You are responsible for the physical safety of other people, some of whom may be younger than you and all of whom are trusting your judgment. This responsibility is the heart of the yellow safety level on this unit and must not be treated casually.

Hazards

  • Tools and physical labor: cuts, strains, falls, lifting injuries. Brief proper technique before work begins; match tasks to ability; never hand a dangerous tool to an untrained or unsupervised younger volunteer.
  • Public and roadside settings: traffic, uneven ground, exposure. Use signage, vests, and spotters as conditions require.
  • Heat, cold, and dehydration: plan water, shade, and breaks; watch your team for the early signs and stop the work before someone goes down.
  • People you do not control: the public, property conditions, animals. Scout the site in advance for what you cannot see on a map.
  • Vulnerable populations: if your project serves children, the elderly, or at-risk people, additional supervision, background checks, or partner-organization oversight may be required.

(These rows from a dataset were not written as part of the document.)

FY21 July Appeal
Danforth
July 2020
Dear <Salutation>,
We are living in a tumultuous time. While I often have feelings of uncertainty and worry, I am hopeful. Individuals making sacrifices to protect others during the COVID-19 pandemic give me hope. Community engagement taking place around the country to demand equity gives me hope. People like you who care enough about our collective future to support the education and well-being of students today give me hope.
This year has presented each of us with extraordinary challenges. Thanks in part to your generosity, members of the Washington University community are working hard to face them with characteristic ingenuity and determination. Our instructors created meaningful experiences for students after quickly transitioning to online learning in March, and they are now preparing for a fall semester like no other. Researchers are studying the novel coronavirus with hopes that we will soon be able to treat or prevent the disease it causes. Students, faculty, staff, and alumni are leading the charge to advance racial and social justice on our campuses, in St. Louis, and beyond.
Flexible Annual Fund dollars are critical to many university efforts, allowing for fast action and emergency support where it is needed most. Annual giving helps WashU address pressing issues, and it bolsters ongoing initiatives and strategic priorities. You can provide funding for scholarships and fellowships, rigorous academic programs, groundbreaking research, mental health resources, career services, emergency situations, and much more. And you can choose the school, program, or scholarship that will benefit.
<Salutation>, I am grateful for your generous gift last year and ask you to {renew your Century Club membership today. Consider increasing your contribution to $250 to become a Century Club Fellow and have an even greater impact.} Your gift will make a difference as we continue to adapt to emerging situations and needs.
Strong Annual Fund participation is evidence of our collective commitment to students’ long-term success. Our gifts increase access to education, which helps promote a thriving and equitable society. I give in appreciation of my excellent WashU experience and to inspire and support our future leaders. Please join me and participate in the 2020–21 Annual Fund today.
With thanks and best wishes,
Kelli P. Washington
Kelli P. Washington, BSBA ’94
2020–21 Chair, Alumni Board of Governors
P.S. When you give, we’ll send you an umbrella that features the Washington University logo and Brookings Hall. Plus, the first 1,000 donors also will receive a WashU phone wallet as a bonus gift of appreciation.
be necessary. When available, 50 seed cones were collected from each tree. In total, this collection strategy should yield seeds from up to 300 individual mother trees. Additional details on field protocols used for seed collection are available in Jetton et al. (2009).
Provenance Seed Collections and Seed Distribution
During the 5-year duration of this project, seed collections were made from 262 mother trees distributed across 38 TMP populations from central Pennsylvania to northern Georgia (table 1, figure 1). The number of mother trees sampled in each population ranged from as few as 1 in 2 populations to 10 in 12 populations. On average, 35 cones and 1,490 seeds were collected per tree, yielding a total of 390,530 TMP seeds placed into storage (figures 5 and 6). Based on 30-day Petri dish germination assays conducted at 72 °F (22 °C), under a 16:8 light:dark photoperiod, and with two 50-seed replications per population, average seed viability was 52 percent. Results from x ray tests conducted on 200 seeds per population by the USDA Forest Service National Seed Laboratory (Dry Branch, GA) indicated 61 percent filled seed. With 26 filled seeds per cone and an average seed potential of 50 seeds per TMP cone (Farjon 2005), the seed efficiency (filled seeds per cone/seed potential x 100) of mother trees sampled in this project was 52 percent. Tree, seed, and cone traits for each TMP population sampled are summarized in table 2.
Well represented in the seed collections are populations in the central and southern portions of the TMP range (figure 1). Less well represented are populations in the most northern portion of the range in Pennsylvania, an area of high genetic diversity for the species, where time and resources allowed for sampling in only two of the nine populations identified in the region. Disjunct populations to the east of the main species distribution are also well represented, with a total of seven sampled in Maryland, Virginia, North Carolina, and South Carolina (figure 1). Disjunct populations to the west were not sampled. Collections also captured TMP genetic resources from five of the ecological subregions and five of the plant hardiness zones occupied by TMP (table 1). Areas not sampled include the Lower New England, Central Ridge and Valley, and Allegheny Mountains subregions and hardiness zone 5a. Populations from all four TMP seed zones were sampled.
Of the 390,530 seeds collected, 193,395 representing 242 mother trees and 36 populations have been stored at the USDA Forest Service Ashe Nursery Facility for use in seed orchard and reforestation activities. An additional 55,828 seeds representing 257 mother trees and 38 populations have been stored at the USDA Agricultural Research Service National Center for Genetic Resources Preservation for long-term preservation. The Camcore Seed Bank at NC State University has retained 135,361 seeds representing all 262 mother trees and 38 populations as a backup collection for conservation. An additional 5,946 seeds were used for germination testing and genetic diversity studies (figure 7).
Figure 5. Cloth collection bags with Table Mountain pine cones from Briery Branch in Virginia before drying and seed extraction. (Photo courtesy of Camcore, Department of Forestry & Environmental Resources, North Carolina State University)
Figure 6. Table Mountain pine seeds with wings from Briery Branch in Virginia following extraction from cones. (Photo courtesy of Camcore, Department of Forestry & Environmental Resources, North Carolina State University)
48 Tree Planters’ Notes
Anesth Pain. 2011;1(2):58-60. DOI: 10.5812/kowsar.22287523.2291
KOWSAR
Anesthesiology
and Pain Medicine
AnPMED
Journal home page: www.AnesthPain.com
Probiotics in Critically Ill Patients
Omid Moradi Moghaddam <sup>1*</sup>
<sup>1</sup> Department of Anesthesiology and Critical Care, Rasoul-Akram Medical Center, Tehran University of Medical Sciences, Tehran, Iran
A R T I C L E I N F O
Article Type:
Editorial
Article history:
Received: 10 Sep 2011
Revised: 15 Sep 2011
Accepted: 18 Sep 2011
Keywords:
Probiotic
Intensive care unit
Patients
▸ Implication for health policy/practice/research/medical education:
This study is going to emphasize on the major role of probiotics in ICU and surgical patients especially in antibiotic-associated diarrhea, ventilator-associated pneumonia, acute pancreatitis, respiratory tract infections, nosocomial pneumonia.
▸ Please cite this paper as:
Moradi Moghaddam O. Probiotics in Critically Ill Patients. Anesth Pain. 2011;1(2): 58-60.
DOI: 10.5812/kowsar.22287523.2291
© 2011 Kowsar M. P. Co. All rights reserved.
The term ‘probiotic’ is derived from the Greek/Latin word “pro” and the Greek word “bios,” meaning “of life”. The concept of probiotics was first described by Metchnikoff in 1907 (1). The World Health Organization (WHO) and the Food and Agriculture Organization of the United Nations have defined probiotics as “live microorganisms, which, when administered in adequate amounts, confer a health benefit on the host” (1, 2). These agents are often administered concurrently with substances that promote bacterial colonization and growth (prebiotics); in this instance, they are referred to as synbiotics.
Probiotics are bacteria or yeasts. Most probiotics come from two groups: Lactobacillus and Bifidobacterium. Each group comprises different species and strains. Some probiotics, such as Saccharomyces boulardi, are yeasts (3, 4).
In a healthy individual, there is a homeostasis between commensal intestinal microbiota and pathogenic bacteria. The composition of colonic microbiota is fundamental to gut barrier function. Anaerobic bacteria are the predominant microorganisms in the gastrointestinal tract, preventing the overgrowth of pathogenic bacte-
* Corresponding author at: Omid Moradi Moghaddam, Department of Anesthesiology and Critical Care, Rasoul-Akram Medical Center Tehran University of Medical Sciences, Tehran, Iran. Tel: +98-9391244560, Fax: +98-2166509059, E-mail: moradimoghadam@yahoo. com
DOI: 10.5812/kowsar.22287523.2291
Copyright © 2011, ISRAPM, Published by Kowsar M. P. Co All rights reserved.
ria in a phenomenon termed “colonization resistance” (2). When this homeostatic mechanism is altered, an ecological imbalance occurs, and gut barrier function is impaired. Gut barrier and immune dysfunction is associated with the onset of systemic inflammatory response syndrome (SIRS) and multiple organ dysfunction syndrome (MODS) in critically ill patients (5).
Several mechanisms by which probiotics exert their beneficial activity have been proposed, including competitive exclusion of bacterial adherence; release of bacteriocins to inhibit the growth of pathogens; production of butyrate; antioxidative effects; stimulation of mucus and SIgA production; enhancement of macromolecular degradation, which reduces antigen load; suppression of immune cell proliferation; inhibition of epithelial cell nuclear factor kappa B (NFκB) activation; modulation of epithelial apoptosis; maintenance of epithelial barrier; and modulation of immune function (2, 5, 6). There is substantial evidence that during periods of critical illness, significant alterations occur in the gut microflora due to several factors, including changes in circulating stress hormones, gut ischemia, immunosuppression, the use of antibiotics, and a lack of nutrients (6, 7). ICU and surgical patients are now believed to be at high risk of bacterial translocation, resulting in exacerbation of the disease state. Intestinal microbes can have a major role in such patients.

Ask; do not assume.

Emergency Plan

  • Nearest help: Identify the nearest hospital or urgent care and the route before the day begins. Know the site address well enough to give it to a 911 dispatcher under stress.
  • Communication: Confirm cell coverage at the site. Carry a charged phone. Make sure at least one other person knows the emergency plan so it does not collapse if you are the one who is hurt.
  • Bail-out plan: Define, in advance, the conditions under which you stop the project early β€” injury, dangerous weather, a hostile situation, loss of permission. Decide who has the authority to call it (you do) and how you will get everyone home safely and accounted for. A leader who has not thought through how to stop is not ready to start.

Rules

  • An adult must be aware of, and supportive of, the project; for any activity involving real physical risk or vulnerable populations, an adult must be present.
  • Brief every volunteer on safety before they touch a tool or begin work β€” no exceptions, even for people who "already know."
  • You are the first to arrive and the last to leave. Everyone is accounted for before you go.
  • Restore the site to better than you found it. Leaving a mess is a failure of leadership, not a detail.